_Task instructions_
Reproduce every one of the following entries line for line, keeping each character and line break unchanged.

_Raw data_
- - -

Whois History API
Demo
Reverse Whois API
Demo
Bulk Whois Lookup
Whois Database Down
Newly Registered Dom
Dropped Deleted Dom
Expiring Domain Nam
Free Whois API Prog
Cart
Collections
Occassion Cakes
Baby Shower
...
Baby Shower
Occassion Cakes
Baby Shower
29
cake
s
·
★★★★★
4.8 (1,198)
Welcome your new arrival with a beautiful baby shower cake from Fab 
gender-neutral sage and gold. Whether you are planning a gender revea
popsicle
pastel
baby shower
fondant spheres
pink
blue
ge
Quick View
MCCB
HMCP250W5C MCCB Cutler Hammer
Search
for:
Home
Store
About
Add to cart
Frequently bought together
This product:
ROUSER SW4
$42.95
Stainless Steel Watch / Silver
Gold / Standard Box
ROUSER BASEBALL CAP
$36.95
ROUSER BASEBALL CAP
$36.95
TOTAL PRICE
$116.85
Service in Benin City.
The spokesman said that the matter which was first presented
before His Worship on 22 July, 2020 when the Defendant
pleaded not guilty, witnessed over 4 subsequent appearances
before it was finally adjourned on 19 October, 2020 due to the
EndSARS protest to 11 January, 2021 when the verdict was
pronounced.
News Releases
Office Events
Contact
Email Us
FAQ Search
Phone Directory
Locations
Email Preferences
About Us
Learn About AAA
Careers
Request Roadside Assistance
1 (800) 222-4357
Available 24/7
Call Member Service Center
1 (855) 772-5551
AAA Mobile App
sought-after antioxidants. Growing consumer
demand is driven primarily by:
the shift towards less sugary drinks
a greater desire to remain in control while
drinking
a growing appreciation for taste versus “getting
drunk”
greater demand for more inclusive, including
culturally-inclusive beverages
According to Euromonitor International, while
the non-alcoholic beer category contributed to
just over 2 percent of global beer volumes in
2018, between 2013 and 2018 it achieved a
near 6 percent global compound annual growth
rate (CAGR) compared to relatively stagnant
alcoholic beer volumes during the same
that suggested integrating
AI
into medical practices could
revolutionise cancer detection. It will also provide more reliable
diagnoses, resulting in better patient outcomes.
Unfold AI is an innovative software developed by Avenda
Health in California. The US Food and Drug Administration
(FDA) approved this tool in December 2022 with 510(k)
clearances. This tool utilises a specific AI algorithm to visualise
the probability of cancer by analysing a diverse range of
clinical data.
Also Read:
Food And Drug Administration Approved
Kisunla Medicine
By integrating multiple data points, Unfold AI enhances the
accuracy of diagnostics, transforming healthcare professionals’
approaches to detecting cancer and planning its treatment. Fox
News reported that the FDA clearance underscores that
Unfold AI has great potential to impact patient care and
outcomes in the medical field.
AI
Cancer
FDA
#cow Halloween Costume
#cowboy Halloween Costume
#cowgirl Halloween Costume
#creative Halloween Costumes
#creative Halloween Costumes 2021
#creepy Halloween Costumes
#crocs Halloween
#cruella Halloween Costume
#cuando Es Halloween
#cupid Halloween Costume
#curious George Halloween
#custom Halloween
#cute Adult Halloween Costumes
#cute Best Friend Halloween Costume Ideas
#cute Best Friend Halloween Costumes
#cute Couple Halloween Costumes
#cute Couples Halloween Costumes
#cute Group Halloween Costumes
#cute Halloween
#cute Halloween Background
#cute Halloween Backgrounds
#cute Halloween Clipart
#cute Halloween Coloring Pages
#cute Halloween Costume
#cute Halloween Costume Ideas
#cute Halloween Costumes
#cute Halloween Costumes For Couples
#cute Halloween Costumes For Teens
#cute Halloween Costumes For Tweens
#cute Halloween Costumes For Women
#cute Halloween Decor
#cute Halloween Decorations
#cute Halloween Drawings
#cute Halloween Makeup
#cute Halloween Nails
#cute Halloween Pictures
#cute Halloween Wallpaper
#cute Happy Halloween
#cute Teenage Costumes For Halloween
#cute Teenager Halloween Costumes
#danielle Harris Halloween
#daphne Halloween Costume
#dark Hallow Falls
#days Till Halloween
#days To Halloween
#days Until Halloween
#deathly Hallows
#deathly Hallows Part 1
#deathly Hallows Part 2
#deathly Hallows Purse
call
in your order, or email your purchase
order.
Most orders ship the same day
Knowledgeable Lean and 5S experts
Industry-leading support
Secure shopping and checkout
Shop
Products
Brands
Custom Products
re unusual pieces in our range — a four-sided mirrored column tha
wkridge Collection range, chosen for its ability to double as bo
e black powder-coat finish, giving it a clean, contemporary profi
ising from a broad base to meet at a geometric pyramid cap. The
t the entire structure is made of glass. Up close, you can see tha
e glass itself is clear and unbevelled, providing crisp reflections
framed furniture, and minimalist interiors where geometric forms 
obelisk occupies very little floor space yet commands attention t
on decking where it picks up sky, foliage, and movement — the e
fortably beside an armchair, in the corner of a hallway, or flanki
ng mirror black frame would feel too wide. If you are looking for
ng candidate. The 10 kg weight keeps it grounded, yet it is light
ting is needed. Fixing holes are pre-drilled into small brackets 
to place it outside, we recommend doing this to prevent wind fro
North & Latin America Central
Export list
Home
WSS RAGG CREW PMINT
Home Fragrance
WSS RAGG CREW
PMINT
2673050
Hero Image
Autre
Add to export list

- - -

_Exercise answer_
Whois History API
Demo
Reverse Whois API
Demo
Bulk Whois Lookup
Whois Database Down
Newly Registered Dom
Dropped Deleted Dom
Expiring Domain Nam
Free Whois API Prog
Cart
Collections
Occassion Cakes
Baby Shower
...
Baby Shower
Occassion Cakes
Baby Shower
29
cake
s
·
★★★★★
4.8 (1,198)
Welcome your new arrival with a beautiful baby shower cake from Fab 
gender-neutral sage and gold. Whether you are planning a gender revea
popsicle
pastel
baby shower
fondant spheres
pink
blue
ge
Quick View
MCCB
HMCP250W5C MCCB Cutler Hammer
Search
for:
Home
Store
About
Add to cart
Frequently bought together
This product:
ROUSER SW4
$42.95
Stainless Steel Watch / Silver
Gold / Standard Box
ROUSER BASEBALL CAP
$36.95
ROUSER BASEBALL CAP
$36.95
TOTAL PRICE
$116.85
Service in Benin City.
The spokesman said that the matter which was first presented
before His Worship on 22 July, 2020 when the Defendant
pleaded not guilty, witnessed over 4 subsequent appearances
before it was finally adjourned on 19 October, 2020 due to the
EndSARS protest to 11 January, 2021 when the verdict was
pronounced.
News Releases
Office Events
Contact
Email Us
FAQ Search
Phone Directory
Locations
Email Preferences
About Us
Learn About AAA
Careers
Request Roadside Assistance
1 (800) 222-4357
Available 24/7
Call Member Service Center
1 (855) 772-5551
AAA Mobile App
sought-after antioxidants. Growing consumer
demand is driven primarily by:
the shift towards less sugary drinks
a greater desire to remain in control while
drinking
a growing appreciation for taste versus “getting
drunk”
greater demand for more inclusive, including
culturally-inclusive beverages
According to Euromonitor International, while
the non-alcoholic beer category contributed to
just over 2 percent of global beer volumes in
2018, between 2013 and 2018 it achieved a
near 6 percent global compound annual growth
rate (CAGR) compared to relatively stagnant
alcoholic beer volumes during the same
that suggested integrating
AI
into medical practices could
revolutionise cancer detection. It will also provide more reliable
diagnoses, resulting in better patient outcomes.
Unfold AI is an innovative software developed by Avenda
Health in California. The US Food and Drug Administration
(FDA) approved this tool in December 2022 with 510(k)
clearances. This tool utilises a specific AI algorithm to visualise
the probability of cancer by analysing a diverse range of
clinical data.
Also Read:
Food And Drug Administration Approved
Kisunla Medicine
By integrating multiple data points, Unfold AI enhances the
accuracy of diagnostics, transforming healthcare professionals’
approaches to detecting cancer and planning its treatment. Fox
News reported that the FDA clearance underscores that
Unfold AI has great potential to impact patient care and
outcomes in the medical field.
AI
Cancer
FDA
#cow Halloween Costume
#cowboy Halloween Costume
#cowgirl Halloween Costume
#creative Halloween Costumes
#creative Halloween Costumes 2021
#creepy Halloween Costumes
#crocs Halloween
#cruella Halloween Costume
#cuando Es Halloween
#cupid Halloween Costume
#curious George Halloween
#custom Halloween
#cute Adult Halloween Costumes
#cute Best Friend Halloween Costume Ideas
#cute Best Friend Halloween Costumes
#cute Couple Halloween Costumes
#cute Couples Halloween Costumes
#cute Group Halloween Costumes
#cute Halloween
#cute Halloween Background
#cute Halloween Backgrounds
#cute Halloween Clipart
#cute Halloween Coloring Pages
#cute Halloween Costume
#cute Halloween Costume Ideas
#cute Halloween Costumes
#cute Halloween Costumes For Couples
#cute Halloween Costumes For Teens
#cute Halloween Costumes For Tweens
#cute Halloween Costumes For Women
#cute Halloween Decor
#cute Halloween Decorations
#cute Halloween Drawings
#cute Halloween Makeup
#cute Halloween Nails
#cute Halloween Pictures
#cute Halloween Wallpaper
#cute Happy Halloween
#cute Teenage Costumes For Halloween
#cute Teenager Halloween Costumes
#danielle Harris Halloween
#daphne Halloween Costume
#dark Hallow Falls
#days Till Halloween
#days To Halloween
#days Until Halloween
#deathly Hallows
#deathly Hallows Part 1
#deathly Hallows Part 2
#deathly Hallows Purse
call
in your order, or email your purchase
order.
Most orders ship the same day
Knowledgeable Lean and 5S experts
Industry-leading support
Secure shopping and checkout
Shop
Products
Brands
Custom Products
re unusual pieces in our range — a four-sided mirrored column tha
wkridge Collection range, chosen for its ability to double as bo
e black powder-coat finish, giving it a clean, contemporary profi
ising from a broad base to meet at a geometric pyramid cap. The
t the entire structure is made of glass. Up close, you can see tha
e glass itself is clear and unbevelled, providing crisp reflections
framed furniture, and minimalist interiors where geometric forms 
obelisk occupies very little floor space yet commands attention t
on decking where it picks up sky, foliage, and movement — the e
fortably beside an armchair, in the corner of a hallway, or flanki
ng mirror black frame would feel too wide. If you are looking for
ng candidate. The 10 kg weight keeps it grounded, yet it is light
ting is needed. Fixing holes are pre-drilled into small brackets 
to place it outside, we recommend doing this to prevent wind fro
North & Latin America Central
Export list
Home
WSS RAGG CREW PMINT
Home Fragrance
WSS RAGG CREW
PMINT
2673050
Hero Image
Autre
Add to export list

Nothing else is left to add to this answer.